*Work instruction*
Your answer should be the line that contains "Newsletter Deadline—get your" and each line after it, restated word for word through the final line of the entries.

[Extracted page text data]
.....

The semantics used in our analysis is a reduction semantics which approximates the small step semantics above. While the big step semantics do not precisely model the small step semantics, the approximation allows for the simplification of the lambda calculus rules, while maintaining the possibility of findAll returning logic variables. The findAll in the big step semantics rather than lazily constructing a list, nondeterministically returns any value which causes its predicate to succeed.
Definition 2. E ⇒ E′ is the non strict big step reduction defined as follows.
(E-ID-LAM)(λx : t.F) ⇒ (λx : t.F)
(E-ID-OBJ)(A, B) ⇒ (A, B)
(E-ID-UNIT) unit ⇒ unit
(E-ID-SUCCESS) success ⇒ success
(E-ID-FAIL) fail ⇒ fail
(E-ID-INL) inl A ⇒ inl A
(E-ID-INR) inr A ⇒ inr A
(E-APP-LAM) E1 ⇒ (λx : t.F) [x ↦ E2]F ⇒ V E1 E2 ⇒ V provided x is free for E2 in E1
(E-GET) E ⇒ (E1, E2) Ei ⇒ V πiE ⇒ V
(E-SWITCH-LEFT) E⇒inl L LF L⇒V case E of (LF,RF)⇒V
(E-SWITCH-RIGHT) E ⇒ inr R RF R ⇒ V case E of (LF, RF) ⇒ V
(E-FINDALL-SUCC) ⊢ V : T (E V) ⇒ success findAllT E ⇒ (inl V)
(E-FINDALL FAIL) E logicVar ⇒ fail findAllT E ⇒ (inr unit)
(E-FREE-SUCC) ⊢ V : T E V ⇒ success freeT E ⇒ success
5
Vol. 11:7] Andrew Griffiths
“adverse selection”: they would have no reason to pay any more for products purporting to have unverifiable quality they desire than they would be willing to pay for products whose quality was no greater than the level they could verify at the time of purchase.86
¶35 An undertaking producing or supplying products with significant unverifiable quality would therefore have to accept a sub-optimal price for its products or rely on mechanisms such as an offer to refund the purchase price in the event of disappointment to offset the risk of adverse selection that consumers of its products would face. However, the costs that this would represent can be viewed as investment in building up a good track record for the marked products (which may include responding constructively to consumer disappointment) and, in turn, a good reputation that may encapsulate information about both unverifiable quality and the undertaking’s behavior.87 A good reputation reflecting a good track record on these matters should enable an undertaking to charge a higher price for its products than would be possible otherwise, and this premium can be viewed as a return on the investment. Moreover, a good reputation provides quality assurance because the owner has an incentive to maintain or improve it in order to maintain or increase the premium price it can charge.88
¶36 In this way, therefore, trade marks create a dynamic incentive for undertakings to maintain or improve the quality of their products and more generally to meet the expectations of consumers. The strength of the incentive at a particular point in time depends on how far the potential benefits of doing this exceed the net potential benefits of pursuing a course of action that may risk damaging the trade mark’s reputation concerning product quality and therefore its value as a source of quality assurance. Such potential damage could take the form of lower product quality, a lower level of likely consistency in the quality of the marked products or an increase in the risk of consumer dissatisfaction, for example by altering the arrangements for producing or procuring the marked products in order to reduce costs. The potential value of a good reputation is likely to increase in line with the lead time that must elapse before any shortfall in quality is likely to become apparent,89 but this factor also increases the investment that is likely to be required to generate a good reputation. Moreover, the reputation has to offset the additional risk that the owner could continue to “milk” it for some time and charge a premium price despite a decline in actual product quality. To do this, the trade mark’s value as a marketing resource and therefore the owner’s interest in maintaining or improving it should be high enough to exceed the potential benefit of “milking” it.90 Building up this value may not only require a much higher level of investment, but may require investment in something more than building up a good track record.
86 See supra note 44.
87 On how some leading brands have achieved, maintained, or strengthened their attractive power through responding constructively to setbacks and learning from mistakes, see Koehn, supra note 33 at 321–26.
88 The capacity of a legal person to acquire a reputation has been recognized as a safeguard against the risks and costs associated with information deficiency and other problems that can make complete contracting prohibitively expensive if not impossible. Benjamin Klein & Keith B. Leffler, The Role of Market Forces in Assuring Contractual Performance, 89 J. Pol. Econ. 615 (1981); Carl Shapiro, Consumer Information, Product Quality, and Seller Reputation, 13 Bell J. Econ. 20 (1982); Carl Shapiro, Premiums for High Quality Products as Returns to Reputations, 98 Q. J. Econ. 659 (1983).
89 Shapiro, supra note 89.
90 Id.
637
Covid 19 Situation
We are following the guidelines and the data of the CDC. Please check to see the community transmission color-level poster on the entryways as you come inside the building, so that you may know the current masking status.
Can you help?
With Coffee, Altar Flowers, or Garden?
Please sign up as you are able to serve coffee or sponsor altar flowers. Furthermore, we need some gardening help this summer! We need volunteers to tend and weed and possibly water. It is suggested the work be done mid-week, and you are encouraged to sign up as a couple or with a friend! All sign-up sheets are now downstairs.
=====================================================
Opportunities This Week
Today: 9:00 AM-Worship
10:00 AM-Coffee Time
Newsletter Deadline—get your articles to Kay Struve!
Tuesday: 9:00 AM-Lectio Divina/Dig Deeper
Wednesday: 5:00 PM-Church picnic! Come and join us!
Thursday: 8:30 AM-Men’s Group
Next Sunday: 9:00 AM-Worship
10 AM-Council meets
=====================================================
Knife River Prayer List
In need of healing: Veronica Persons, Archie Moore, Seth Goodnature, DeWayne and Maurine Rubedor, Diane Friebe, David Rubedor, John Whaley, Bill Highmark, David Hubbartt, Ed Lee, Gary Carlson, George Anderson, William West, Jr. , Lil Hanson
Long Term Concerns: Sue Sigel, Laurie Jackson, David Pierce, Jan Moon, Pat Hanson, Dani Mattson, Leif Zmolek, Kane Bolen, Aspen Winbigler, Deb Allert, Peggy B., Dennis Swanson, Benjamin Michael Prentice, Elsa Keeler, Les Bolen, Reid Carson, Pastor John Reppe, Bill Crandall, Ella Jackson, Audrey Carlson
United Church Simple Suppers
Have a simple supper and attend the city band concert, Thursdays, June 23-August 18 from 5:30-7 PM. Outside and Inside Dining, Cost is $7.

.....

*Written response*
Newsletter Deadline—get your articles to Kay Struve!
Tuesday: 9:00 AM-Lectio Divina/Dig Deeper
Wednesday: 5:00 PM-Church picnic! Come and join us!
Thursday: 8:30 AM-Men’s Group
Next Sunday: 9:00 AM-Worship
10 AM-Council meets
=====================================================
Knife River Prayer List
In need of healing: Veronica Persons, Archie Moore, Seth Goodnature, DeWayne and Maurine Rubedor, Diane Friebe, David Rubedor, John Whaley, Bill Highmark, David Hubbartt, Ed Lee, Gary Carlson, George Anderson, William West, Jr. , Lil Hanson
Long Term Concerns: Sue Sigel, Laurie Jackson, David Pierce, Jan Moon, Pat Hanson, Dani Mattson, Leif Zmolek, Kane Bolen, Aspen Winbigler, Deb Allert, Peggy B., Dennis Swanson, Benjamin Michael Prentice, Elsa Keeler, Les Bolen, Reid Carson, Pastor John Reppe, Bill Crandall, Ella Jackson, Audrey Carlson
United Church Simple Suppers
Have a simple supper and attend the city band concert, Thursdays, June 23-August 18 from 5:30-7 PM. Outside and Inside Dining, Cost is $7.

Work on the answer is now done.